Da grundsätzlich Vertragsfreiheit besteht, Gehälter also frei ausgehandelt werden dürfen, ist es auch möglich, einige Mitarbeiter der Praxis über eine Bezugnahmeklausel nach Tarif zu bezahlen, andere dagegen nicht. Der Arbeitgeber kann also seine Arbeitnehmer für gleiche Arbeit ungleich entlohnen, ohne damit gegen den arbeitsrechtlichen Gleichbehandlungsgrundsatz zu verstoßen. Ausnahmsweise muss der Chef allerdings doch gleiche Arbeit gleich bezahlen und die Vertragsfreiheit tritt zurück.
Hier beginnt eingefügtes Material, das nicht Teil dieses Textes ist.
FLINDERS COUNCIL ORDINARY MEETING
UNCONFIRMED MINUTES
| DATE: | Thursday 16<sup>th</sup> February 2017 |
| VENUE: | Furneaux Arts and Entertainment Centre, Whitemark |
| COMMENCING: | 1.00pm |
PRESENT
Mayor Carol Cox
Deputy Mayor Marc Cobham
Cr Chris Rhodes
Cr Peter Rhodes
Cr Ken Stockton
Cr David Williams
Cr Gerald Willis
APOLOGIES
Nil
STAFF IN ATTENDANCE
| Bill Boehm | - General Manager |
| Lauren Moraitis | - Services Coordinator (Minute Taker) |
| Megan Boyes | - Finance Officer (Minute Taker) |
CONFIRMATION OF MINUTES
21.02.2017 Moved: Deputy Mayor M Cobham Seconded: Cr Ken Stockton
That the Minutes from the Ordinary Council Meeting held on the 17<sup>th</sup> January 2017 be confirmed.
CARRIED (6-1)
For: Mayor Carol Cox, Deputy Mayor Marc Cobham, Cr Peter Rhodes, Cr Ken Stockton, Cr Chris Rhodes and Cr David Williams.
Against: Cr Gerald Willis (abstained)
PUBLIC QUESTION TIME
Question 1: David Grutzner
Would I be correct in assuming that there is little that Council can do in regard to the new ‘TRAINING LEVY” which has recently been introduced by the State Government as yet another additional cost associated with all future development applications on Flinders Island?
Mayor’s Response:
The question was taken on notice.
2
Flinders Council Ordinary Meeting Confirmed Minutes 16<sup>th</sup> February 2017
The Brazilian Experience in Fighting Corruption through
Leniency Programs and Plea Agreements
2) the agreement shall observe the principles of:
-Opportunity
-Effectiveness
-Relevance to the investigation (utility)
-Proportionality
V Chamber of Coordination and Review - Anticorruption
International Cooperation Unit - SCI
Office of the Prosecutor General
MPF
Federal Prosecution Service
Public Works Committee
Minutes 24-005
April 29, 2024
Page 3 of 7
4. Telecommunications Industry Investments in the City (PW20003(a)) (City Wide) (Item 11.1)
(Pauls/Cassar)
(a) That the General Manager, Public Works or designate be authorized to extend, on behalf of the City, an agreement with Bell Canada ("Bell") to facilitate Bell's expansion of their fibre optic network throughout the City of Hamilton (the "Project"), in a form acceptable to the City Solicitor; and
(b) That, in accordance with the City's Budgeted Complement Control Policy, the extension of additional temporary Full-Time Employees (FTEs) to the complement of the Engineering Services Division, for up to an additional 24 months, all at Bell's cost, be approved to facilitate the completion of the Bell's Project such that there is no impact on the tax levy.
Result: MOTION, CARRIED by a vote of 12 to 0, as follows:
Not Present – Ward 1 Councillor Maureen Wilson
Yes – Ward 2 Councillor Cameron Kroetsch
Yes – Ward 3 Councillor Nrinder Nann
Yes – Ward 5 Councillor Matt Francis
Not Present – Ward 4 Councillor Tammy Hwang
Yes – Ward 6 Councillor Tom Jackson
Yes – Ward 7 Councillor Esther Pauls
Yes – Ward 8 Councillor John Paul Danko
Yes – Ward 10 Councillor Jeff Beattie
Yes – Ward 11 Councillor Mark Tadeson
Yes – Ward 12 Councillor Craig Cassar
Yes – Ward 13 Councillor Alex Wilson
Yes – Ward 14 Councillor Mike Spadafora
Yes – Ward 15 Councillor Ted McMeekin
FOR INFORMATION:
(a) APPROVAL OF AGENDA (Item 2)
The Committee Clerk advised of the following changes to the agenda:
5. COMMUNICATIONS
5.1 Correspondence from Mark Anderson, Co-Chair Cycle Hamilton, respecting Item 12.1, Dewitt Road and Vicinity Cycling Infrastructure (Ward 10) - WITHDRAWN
Etwa dann, wenn eine ungleiche Bezahlung einen Verstoß gegen das Allgemeine Gleichbehandlungsgesetz darstellen würde. Das wäre zum Beispiel dann der Fall, wenn ein MedizinischerFachangestellter aufgrund seines Geschlechts weniger verdienen würde als seine Kolleginnen.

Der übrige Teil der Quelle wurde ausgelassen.